A cette occasion, tandis que le devin demandait du vin, il arriva que le roi de gauche, le roi silencieux, prit, lui aussi, la parole. "Nous avons pris soin du vin, dit-il, moi et mon frère, le roi de droite: nous avons assez de vin, - toute une charge, il ne manque donc plus que de pain."
"Du pain? répliqua Zarathoustra en riant. C'est précisément du pain que n'ont point les solitaires.
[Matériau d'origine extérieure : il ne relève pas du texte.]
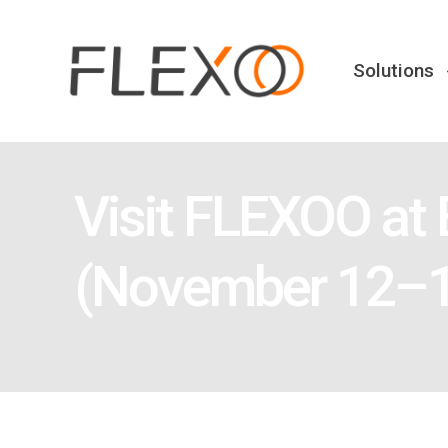
Solutions
Visit FLEXOO at
(November 12–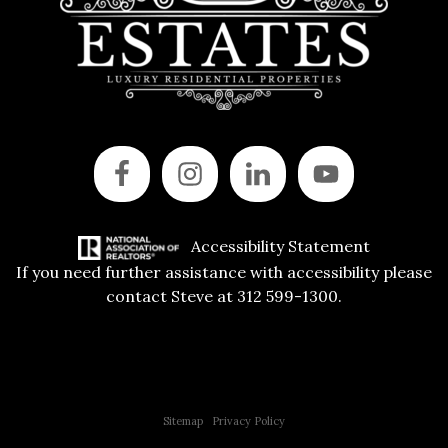
Accessibility Statement
If you need further assistance with accessibility please
contact Steve at 312 599-1300.
Copyright © 2015 All Rights Reserved | 312 Estates | Steve Jurgens
Sitemap
|
Privacy Policy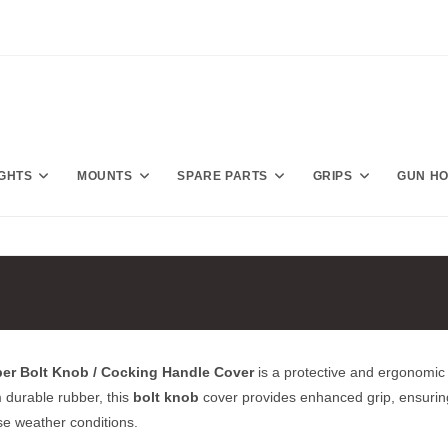
IGHTS
MOUNTS
SPARE PARTS
GRIPS
GUN H
ber Bolt Knob / Cocking Handle Cover
is a protective and ergonomic 
 durable rubber, this
bolt knob
cover provides enhanced grip, ensurin
se weather conditions.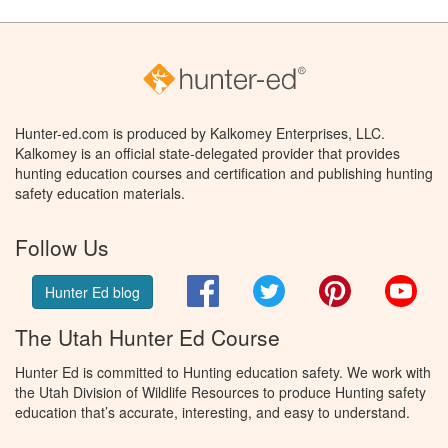
Hunter-ed.com is produced by Kalkomey Enterprises, LLC.
Kalkomey is an official state-delegated provider that provides
hunting education courses and certification and publishing hunting
safety education materials.
Follow Us
Facebook
Twitter
Pinterest
You
Hunter Ed blog
The Utah Hunter Ed Course
Hunter Ed is committed to Hunting education safety. We work with
the Utah Division of Wildlife Resources to produce Hunting safety
education that’s accurate, interesting, and easy to understand.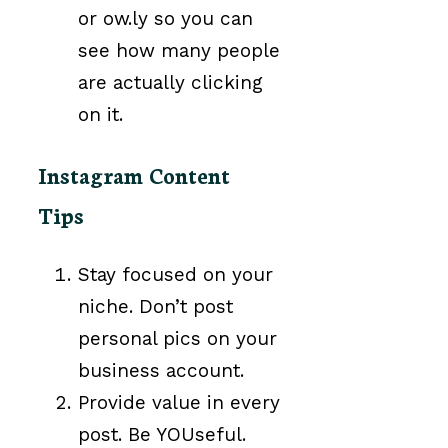
or ow.ly so you can
see how many people
are actually clicking
on it.
Instagram Content
Tips
Stay focused on your
niche. Don’t post
personal pics on your
business account.
Provide value in every
post. Be YOUseful.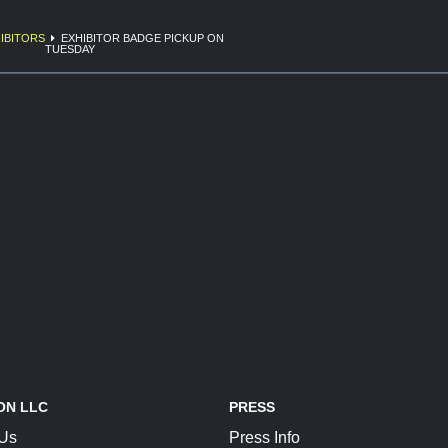
IBITORS
EXHIBITOR BADGE PICKUP ON
TUESDAY
ON LLC
PRESS
 Us
Press Info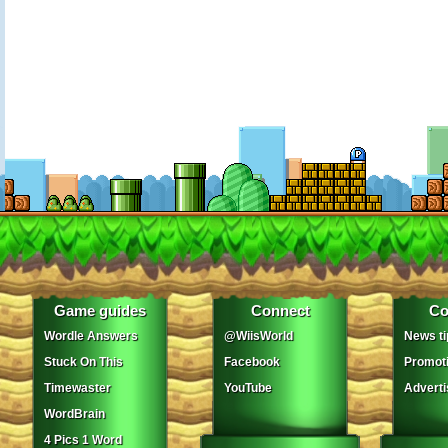
Game guides
Connect
Co
Wordle Answers
@WiisWorld
News ti
Stuck On This
Facebook
Promot
Timewaster
YouTube
Adverti
WordBrain
4 Pics 1 Word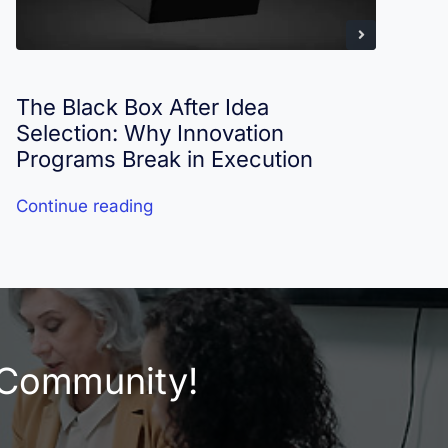
The Black Box After Idea
I
Selection: Why Innovation
R
Programs Break in Execution
Continue reading
C
e Community!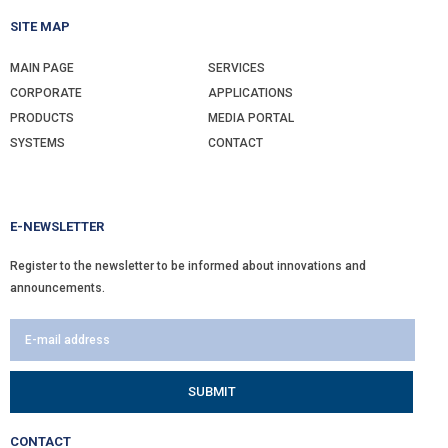
SITE MAP
MAIN PAGE
SERVICES
CORPORATE
APPLICATIONS
PRODUCTS
MEDIA PORTAL
SYSTEMS
CONTACT
E-NEWSLETTER
Register to the newsletter to be informed about innovations and
announcements.
CONTACT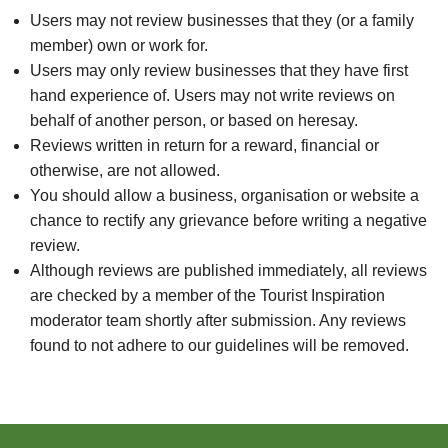
Users may not review businesses that they (or a family
member) own or work for.
Users may only review businesses that they have first
hand experience of. Users may not write reviews on
behalf of another person, or based on heresay.
Reviews written in return for a reward, financial or
otherwise, are not allowed.
You should allow a business, organisation or website a
chance to rectify any grievance before writing a negative
review.
Although reviews are published immediately, all reviews
are checked by a member of the Tourist Inspiration
moderator team shortly after submission. Any reviews
found to not adhere to our guidelines will be removed.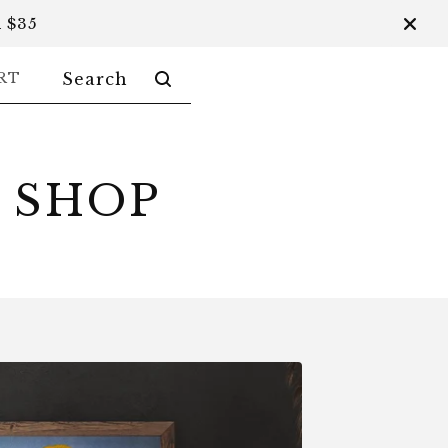
 $35
SEARCH
RT
PRODUCTS
 SHOP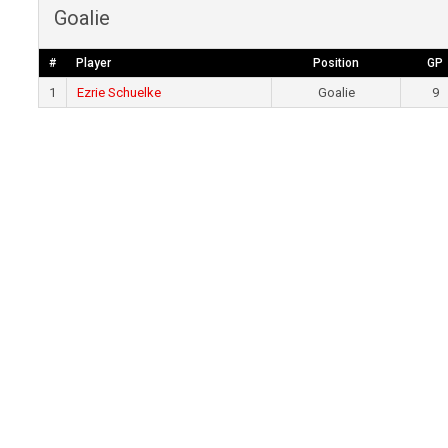
Goalie
#
Player
Position
GP
1
Ezrie Schuelke
Goalie
9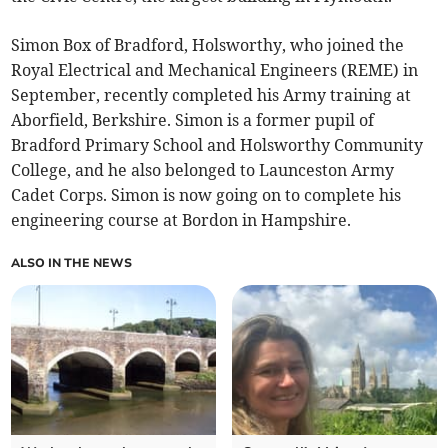
Simon Box of Bradford, Holsworthy, who joined the
Royal Electrical and Mechanical Engineers (REME) in
September, recently completed his Army training at
Aborfield, Berkshire. Simon is a former pupil of
Bradford Primary School and Holsworthy Community
College, and he also belonged to Launceston Army
Cadet Corps. Simon is now going on to complete his
engineering course at Bordon in Hampshire.
ALSO IN THE NEWS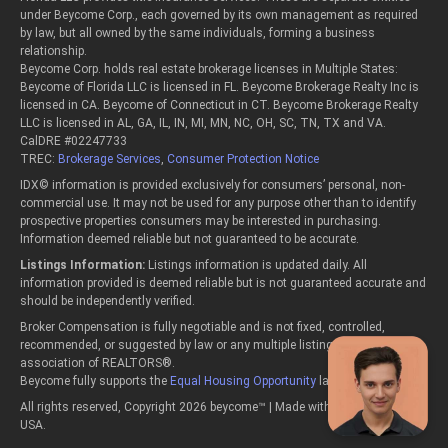
under Beycome Corp., each governed by its own management as required
by law, but all owned by the same individuals, forming a business
relationship.
Beycome Corp. holds real estate brokerage licenses in Multiple States:
Beycome of Florida LLC is licensed in FL. Beycome Brokerage Realty Inc is
licensed in CA. Beycome of Connecticut in CT. Beycome Brokerage Realty
LLC is licensed in AL, GA, IL, IN, MI, MN, NC, OH, SC, TN, TX and VA.
CalDRE #02247733
TREC:
Brokerage Services
,
Consumer Protection Notice
IDX© information is provided exclusively for consumers’ personal, non-
commercial use. It may not be used for any purpose other than to identify
prospective properties consumers may be interested in purchasing.
Information deemed reliable but not guaranteed to be accurate.
Listings Information:
Listings information is updated daily. All
information provided is deemed reliable but is not guaranteed accurate and
should be independently verified.
Broker Compensation is fully negotiable and is not fixed, controlled,
recommended, or suggested by law or any multiple listing service or
association of REALTORS®.
Beycome fully supports the
Equal Housing Opportunity
laws.
All rights reserved, Copyright 2026 beycome™ | Made with passion in the
USA.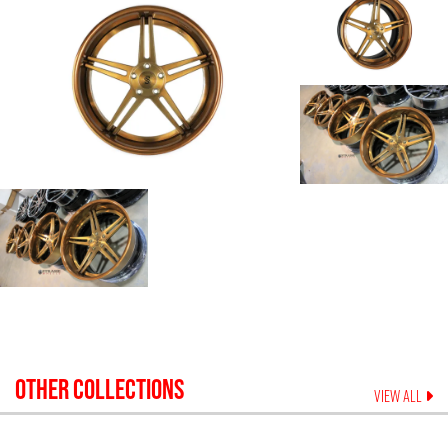
OTHER COLLECTIONS
VIEW ALL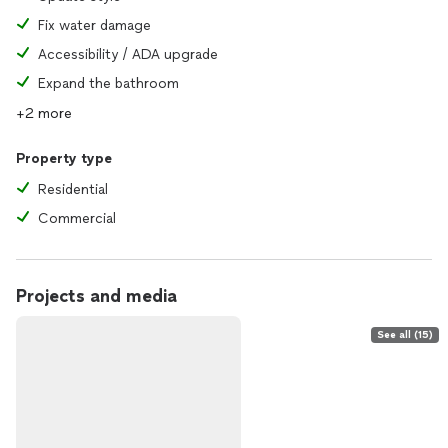
Fix water damage
Accessibility / ADA upgrade
Expand the bathroom
+2 more
Property type
Residential
Commercial
Projects and media
See all (15)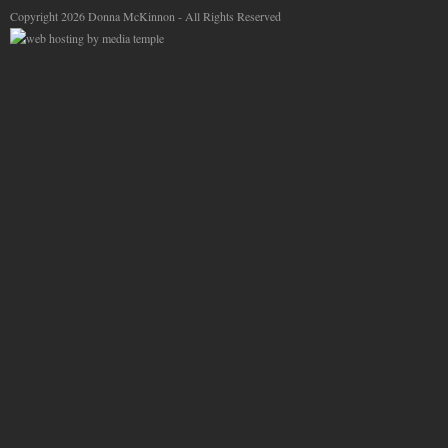
Copyright 2026 Donna McKinnon - All Rights Reserved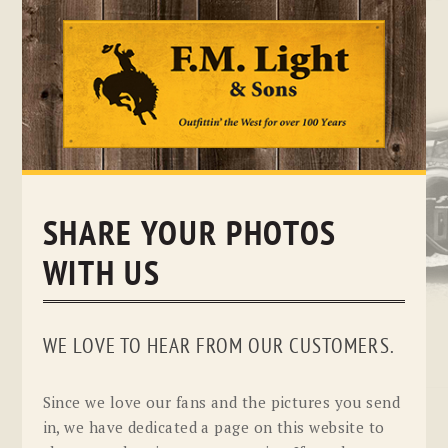
Skip
to
content
SHARE YOUR PHOTOS
WITH US
WE LOVE TO HEAR FROM OUR CUSTOMERS.
Since we love our fans and the pictures you send
in, we have dedicated a page on this website to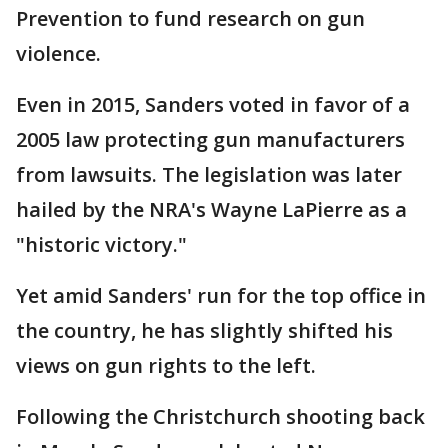
Prevention to fund research on gun
violence.
Even in 2015, Sanders voted in favor of a
2005 law protecting gun manufacturers
from lawsuits. The legislation was later
hailed by the NRA's Wayne LaPierre as a
"historic victory."
Yet amid Sanders' run for the top office in
the country, he has slightly shifted his
views on gun rights to the left.
Following the Christchurch shooting back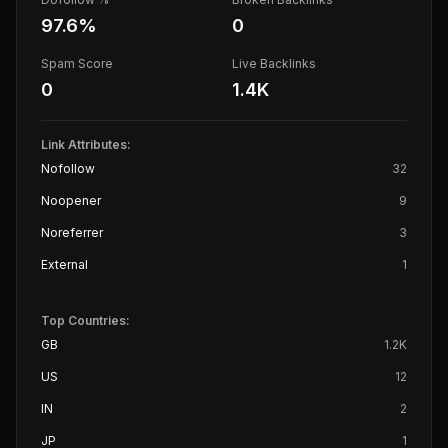
97.6
%
0
Spam Score
Live Backlinks
0
1.4K
Link Attributes:
Nofollow
32
Noopener
9
Noreferrer
3
External
1
Top Countries:
GB
1.2K
US
12
IN
2
JP
1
Mais l'homme ne vit pas seulement de pain, mais aussi de bonne viande d'agneau et j'ai ici deux agneaux.
Qu'on les dépèce vite et qu'on les apprête, aromatisés de sauge: c'est ainsi que j'aime la viande d'agneaux. Et nous ne manquons pas de racines et de fruits, qui suffiraient même pour les gourmands et les délicats, nous ne manquons pas non plus de noix ou d'autres énigmes à briser.
Nous allons donc bientôt faire un bon repas. Mais celui qui veut manger avec nous doit aussi mettre la main à la besogne et les rois tout comme les autres. Car, chez Zarathoustra, un roi même peut être cuisinier."
Cette proposition était faite selon le coeur de chacun: seul le mendiant volontaire répugnait à la viande, au vin et aux épices.
"Écoutez-moi donc ce viveur de Zarathoustra! dit-il en plaisantant: va-t-on dans les cavernes et sur les hautes montagnes pour faire un pareil festin?
Maintenant, en vérité, je comprends ce qu'il nous enseigna jadis: "Bénie soit la petite pauvreté!" Et je comprends aussi pourquoi il veut supprimer les mendiants."
"Sois de bonne humeur, répondit Zarathoustra, comme je suis de bonne humeur. Garde tes habitudes, excellent homme! mâchonne ton grain, bois ton eau, vante ta cuisine, pourvu qu'elle te rende joyeux!
Je ne suis pas une loi pour les miens, je ne suis pas une loi pour tout le monde. Mais celui qui est des miens doit avoir des os vigoureux et des jambes légères, - joyeux pour les guerres et les festins, ni sombre ni rêveur, prêt aux choses les plus difficiles, comme à sa fête, bien portant et sain.